Teorizzare un errore di fatto revocatorio, in un ricorso, non ricorre nell'ipotesi di anomalia del procedimento di interpretazione del materiale probatorio, essendo la percezione dei fatti di causa frutto dell'apprezzamento e valutazione delle risultanze processuali da parte del Giudice. Lo ha chiarito il Consiglio di Stato nella sentenza 4223 del 2018 con la quale ha giudicato un caso nato da una controversia concernente un immobile sito in Milano, confinante con due condomìni.
Originariamente, vi era un complesso di più edifici adibito ad asilo, costruito nei primi anni del novecento, che negli anni è stato oggetto di interventi abusivi e di vari condoni. La causa in argomento riguardava uno di questi edifici, inizialmente costituito da un piano terreno e da un sottotetto, oggetto di una concessione edilizia in sanatoria nel 2007, relativa alla trasformazione del sottotetto in due unità immobiliari ad uso residenziale, e di altrettante nel 2008, relative alla trasformazione del volume esistente al piano terra e alla creazione di un nuovo piano, mediante soppalchi, con piccoli appartamenti ad uso residenziale.

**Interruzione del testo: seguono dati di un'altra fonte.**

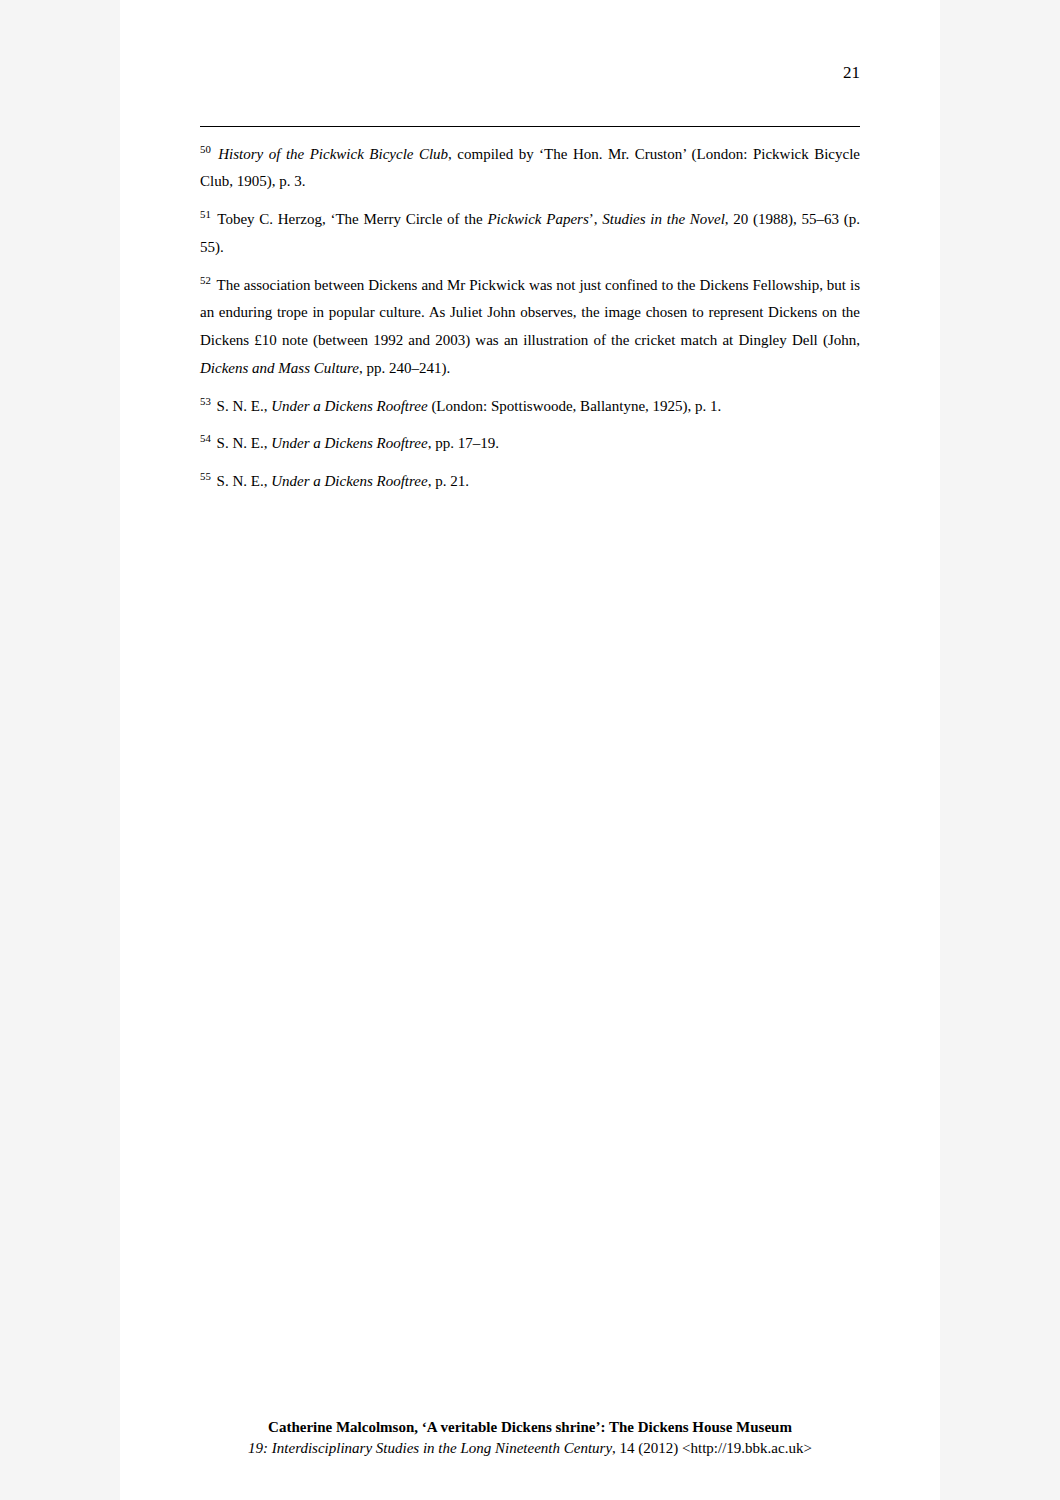21
50 History of the Pickwick Bicycle Club, compiled by ‘The Hon. Mr. Cruston’ (London: Pickwick Bicycle Club, 1905), p. 3.
51 Tobey C. Herzog, ‘The Merry Circle of the Pickwick Papers’, Studies in the Novel, 20 (1988), 55–63 (p. 55).
52 The association between Dickens and Mr Pickwick was not just confined to the Dickens Fellowship, but is an enduring trope in popular culture. As Juliet John observes, the image chosen to represent Dickens on the Dickens £10 note (between 1992 and 2003) was an illustration of the cricket match at Dingley Dell (John, Dickens and Mass Culture, pp. 240–241).
53 S. N. E., Under a Dickens Rooftree (London: Spottiswoode, Ballantyne, 1925), p. 1.
54 S. N. E., Under a Dickens Rooftree, pp. 17–19.
55 S. N. E., Under a Dickens Rooftree, p. 21.
Catherine Malcolmson, ‘A veritable Dickens shrine’: The Dickens House Museum
19: Interdisciplinary Studies in the Long Nineteenth Century, 14 (2012) <http://19.bbk.ac.uk>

Una Società otteneva, nel 2010, un permesso riguardante tre piani di autorimesse interrate, per una sostituzione edilizia ai sensi dell'art 3, comma 4, della L.R. 13/09 mediante demolizione dell'edificio esistente e nuova realizzazione di uno residenziale da sette piani fuori terra. Sulla base di questo atto abilitativo, si procedeva alla demolizione dell'immobile originario e alla costruzione del nuovo edificio con le maggiorazioni di volumetria del 30%, quale risultante dei provvedimenti di sanatoria emanati negli anni 2007/2008 per la trasformazione del sottotetto e per il piano ricavato mediante soppalchi al piano terra. Il TAR rigettava, ed in parte dichiarava inammissibile, il ricorso presentato da due condomìni confinanti - e da alcuni condòmini - i quali impugnavano il permesso del 2010 e i presupposti provvedimenti di condono. Successivamente, il Consiglio di Stato, con la sentenza n. 2994 del 2014, accoglieva integralmente l'appello proposto dagli originari ricorrenti e, per l'effetto, il ricorso proposto innanzi al TAR, annullando tutti i provvedimenti impugnati. La società proponeva ricorso per revocazione con quattro motivi, mentre i due condomini ed un terzo attore si costituivano in giudizio depositando memorie e chiedendo il rigetto.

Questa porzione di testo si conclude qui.